Make Your Green Bean Casserole Exciting With This One-Ingredient Upgrade

After countless times of showing up dressed in the same few ingredients, even something as comforting and nostalgic as a green bean casserole can get boring. Green beans, especially, can be a tricky vegetable. Left alone, their earthy taste borderlines on blandness. Buried underneath too many condiments and spices, they lose their core flavor entirely. What you need is something that walks the line between the two impeccably, just balanced enough to revamp your casserole without altering its beloved essence. Unexpectedly, of the many creative ways to spice up green bean casseroles, it's miso paste that might surprise you the most.

Miso is the one-ingredient upgrade that does it all. It brings with it the soybeans' nutty undertone, deepened into an umami funk created during the fermentation process. Somewhere in between all of that, you might even spot a note of sweetness. At first taste, it's something that subtly blends into the ingredients and inexplicably makes the dish taste fuller. The green beans are richer, the sauce more dramatic, and the mushrooms become more than just a textural filler with that savory boost. Every forkful afterward continues building up those flavors, all the way until the plates are cleared and your craving for big, warm flavors is completely sated.
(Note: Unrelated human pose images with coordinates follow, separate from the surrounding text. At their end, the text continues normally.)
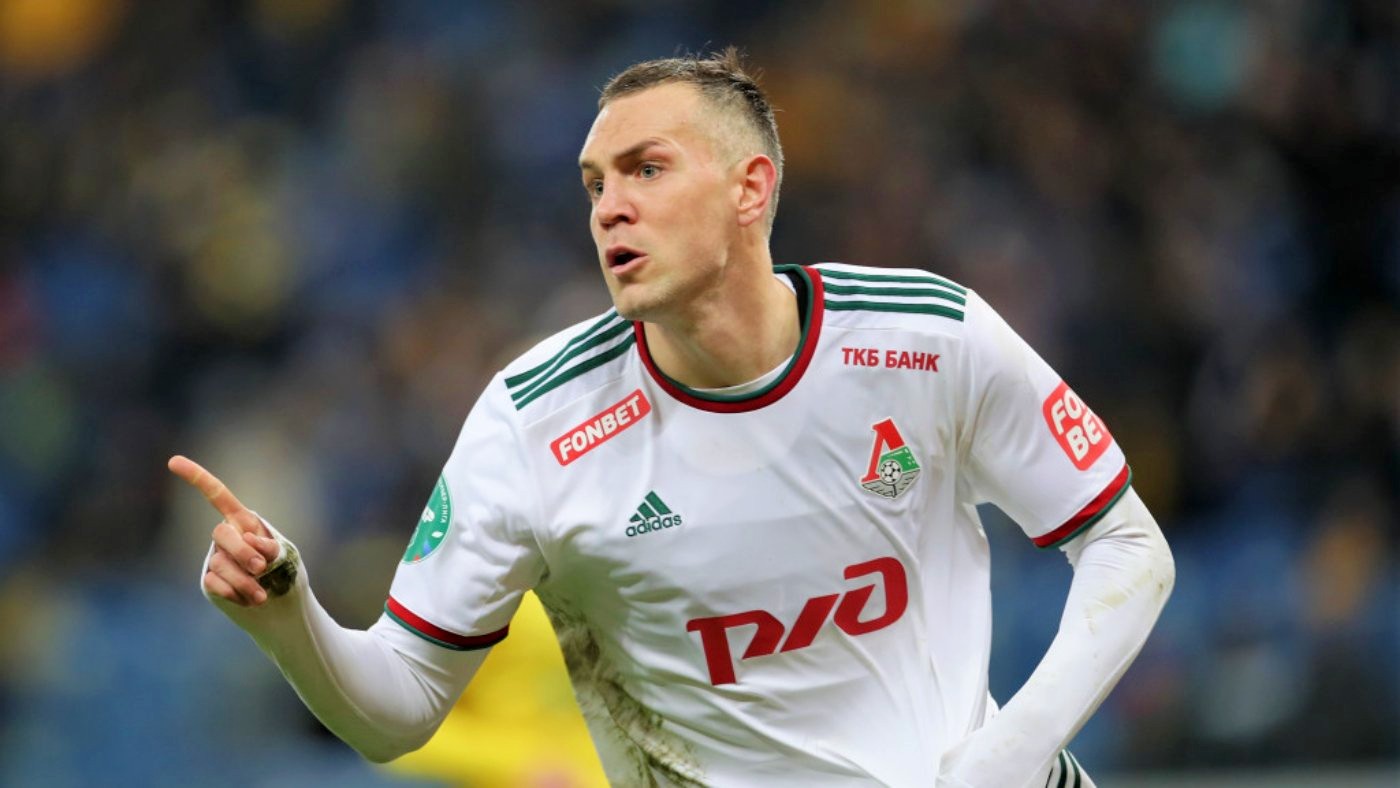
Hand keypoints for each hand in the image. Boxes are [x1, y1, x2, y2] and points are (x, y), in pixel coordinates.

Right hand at [168, 455, 282, 606]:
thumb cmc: (284, 572)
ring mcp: (215, 558)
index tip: (172, 461)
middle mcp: (225, 536)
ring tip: (263, 596)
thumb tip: (246, 540)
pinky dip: (236, 593)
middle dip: (242, 551)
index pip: (218, 496)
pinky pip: (216, 583)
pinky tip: (249, 600)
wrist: (279, 603)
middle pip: (221, 533)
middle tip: (261, 567)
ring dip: (246, 581)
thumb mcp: (284, 554)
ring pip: (222, 564)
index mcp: (244, 521)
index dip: (196, 478)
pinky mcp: (209, 580)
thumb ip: (268, 546)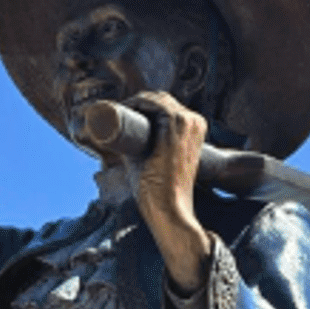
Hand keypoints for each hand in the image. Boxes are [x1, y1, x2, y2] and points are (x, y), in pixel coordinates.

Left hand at [125, 92, 211, 291]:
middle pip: (160, 100)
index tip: (123, 118)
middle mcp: (195, 122)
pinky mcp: (175, 123)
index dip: (143, 109)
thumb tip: (118, 142)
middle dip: (137, 104)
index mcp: (195, 130)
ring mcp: (187, 121)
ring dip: (133, 102)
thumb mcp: (153, 162)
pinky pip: (152, 102)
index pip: (166, 108)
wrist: (170, 209)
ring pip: (155, 99)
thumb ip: (140, 149)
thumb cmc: (162, 193)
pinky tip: (120, 109)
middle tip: (114, 116)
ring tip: (113, 114)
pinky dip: (135, 102)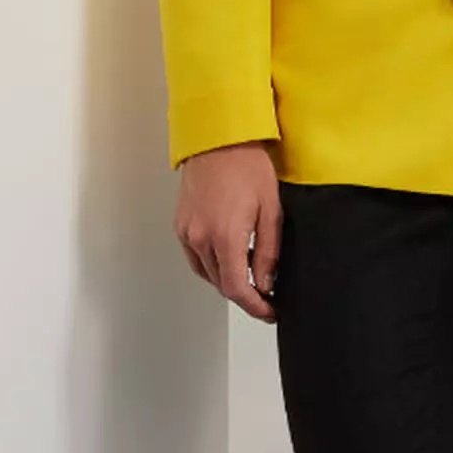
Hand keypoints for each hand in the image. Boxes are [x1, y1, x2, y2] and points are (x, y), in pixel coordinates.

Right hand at [174, 141, 280, 322]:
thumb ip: (268, 252)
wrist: (218, 141)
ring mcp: (187, 233)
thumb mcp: (271, 211)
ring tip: (251, 269)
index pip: (237, 289)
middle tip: (266, 292)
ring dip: (228, 278)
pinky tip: (230, 254)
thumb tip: (266, 282)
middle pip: (221, 284)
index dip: (255, 307)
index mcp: (224, 237)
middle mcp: (200, 238)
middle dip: (245, 293)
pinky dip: (213, 264)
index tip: (269, 311)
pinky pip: (196, 258)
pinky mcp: (181, 225)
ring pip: (208, 273)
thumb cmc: (247, 167)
A Japanese twist you didn't know your green bean casserole needed

There are three types of miso, and white miso is your best bet in this case. It's the lightest in intensity, and therefore least likely to overwhelm the dish or clash with heavier ingredients. Even so, a little still goes a long way, so start by mixing only one tablespoon into the sauce, and adjust — one teaspoon at a time — until you get the desired potency.

Beyond that, there's no set rule for what you can add miso to. Perhaps you'd make a tangy white roux or a simple butter sauce that enriches the dish's undertone. Coconut milk and coconut cream, abundant with sweetness, could also help bring out the paste's underlying sweet hints. Simmering in the pan with the miso paste, soy sauce (or Worcestershire sauce) delivers one umami punch after another. You can even roast the onion separately and then stir the drippings into the sauce to blend the peppery aroma into the miso's savory depth.

Since miso is already there, you can always utilize other Japanese staples as well. Try swapping button mushrooms for shiitake mushrooms, or sprinkle toasted sesame seeds and sliced scallions over the dish instead of the usual fried onions. Rather than using chicken broth to ground the sauce, dashi soup powder could make for quite an interesting base. And hey, drop a few edamame in while you're at it for fun pops of colors.